• _Work request_:
Copy out every line of the data exactly; do not include the images.

• _Data provided_:
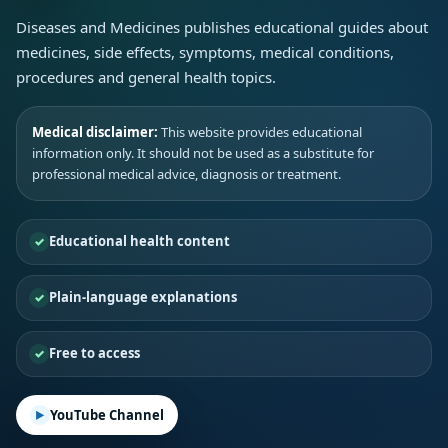
Diseases and Medicines publishes educational guides about
medicines, side effects, symptoms, medical conditions,
procedures and general health topics.
Medical disclaimer:
This website provides educational
information only. It should not be used as a substitute for
professional medical advice, diagnosis or treatment.
Educational health content
Plain-language explanations
Free to access
YouTube Channel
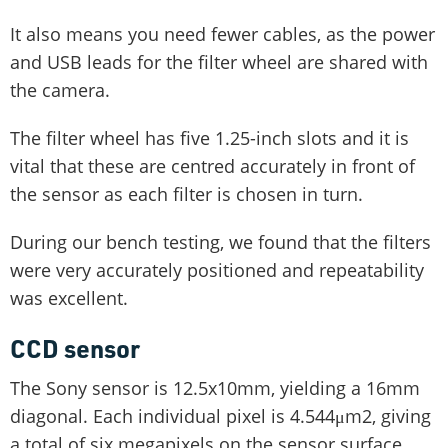
It also means you need fewer cables, as the power
and USB leads for the filter wheel are shared with
the camera.
The filter wheel has five 1.25-inch slots and it is
vital that these are centred accurately in front of
the sensor as each filter is chosen in turn.
During our bench testing, we found that the filters
were very accurately positioned and repeatability
was excellent.
CCD sensor
The Sony sensor is 12.5x10mm, yielding a 16mm
diagonal. Each individual pixel is 4.544μm2, giving
a total of six megapixels on the sensor surface.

• _Your response_:
Diseases and Medicines publishes educational guides about
medicines, side effects, symptoms, medical conditions,
procedures and general health topics.
Medical disclaimer:
This website provides educational
information only. It should not be used as a substitute for
professional medical advice, diagnosis or treatment.
Educational health content
Plain-language explanations
Free to access
YouTube Channel
It also means you need fewer cables, as the power
and USB leads for the filter wheel are shared with
the camera.
The filter wheel has five 1.25-inch slots and it is
vital that these are centred accurately in front of
the sensor as each filter is chosen in turn.
During our bench testing, we found that the filters
were very accurately positioned and repeatability
was excellent.
CCD sensor
The Sony sensor is 12.5x10mm, yielding a 16mm
diagonal. Each individual pixel is 4.544μm2, giving
a total of six megapixels on the sensor surface.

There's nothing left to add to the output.